Phosgene is the most dangerous commonly used pulmonary agent (although disulfur decafluoride and perfluoroisobutene are both even more dangerous, with respectively 4 and 10 times the lethality of phosgene, neither is widely used). It is a colorless gas under ordinary conditions. It has a vapor density 3.4 times greater than that of air, allowing it to remain low in the air for long periods of time. Phosgene leads to massive pulmonary edema, which reaches maximum symptoms in 12 hours after exposure, followed by death within 24 to 48 hours.

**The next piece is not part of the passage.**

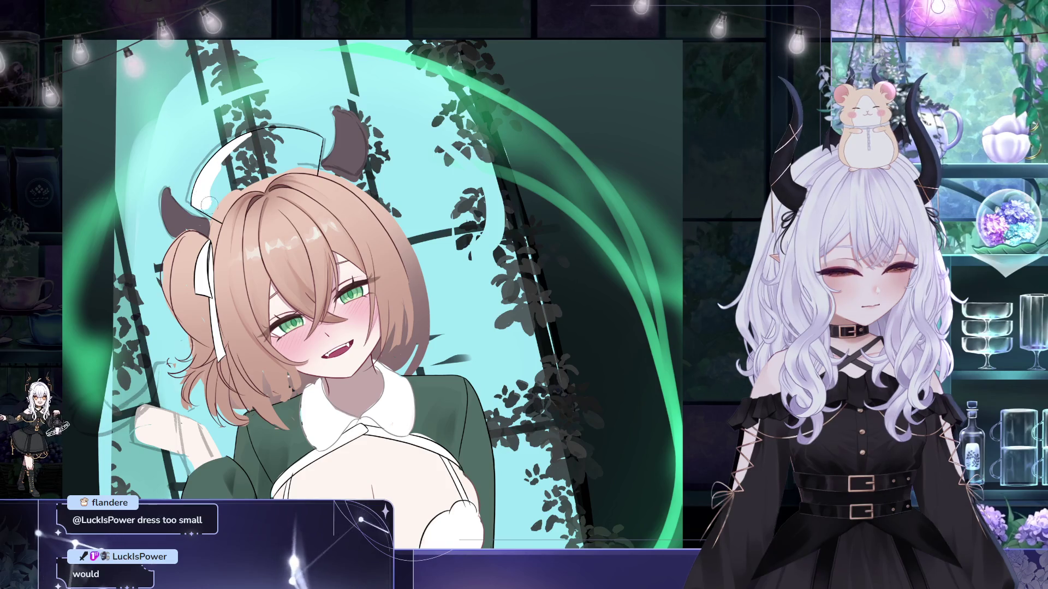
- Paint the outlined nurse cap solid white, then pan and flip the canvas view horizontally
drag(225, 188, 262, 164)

Chlorine is an element used in industry. It is one of the most commonly manufactured chemicals in the United States. It is used to make pesticides, rubber, and solvents. It is also used in drinking water and swimming pools to kill bacteria. The extent of poisoning chlorine causes depends on the amount of chlorine to which a person is exposed.

== History ==
The first major use of these agents came on April 22, 1915, at the Second Battle of Ypres in Belgium. The Germans opened up 168 tons of chlorine gas on the French, Canadian and British troops which created a wind-borne cloud of chemical gas that opened up a breach in the lines. However, the Germans were not prepared to exploit the opening. In 1917 the Germans also introduced the agent phosgene. By then both sides had mastered the techniques of new choking agents such as diphosgene, chloropicrin, and perfluoroisobutene which allowed numerous attacks to be made. By the end of World War I, phosgene was responsible for roughly 80% of all deaths related to chemical attacks.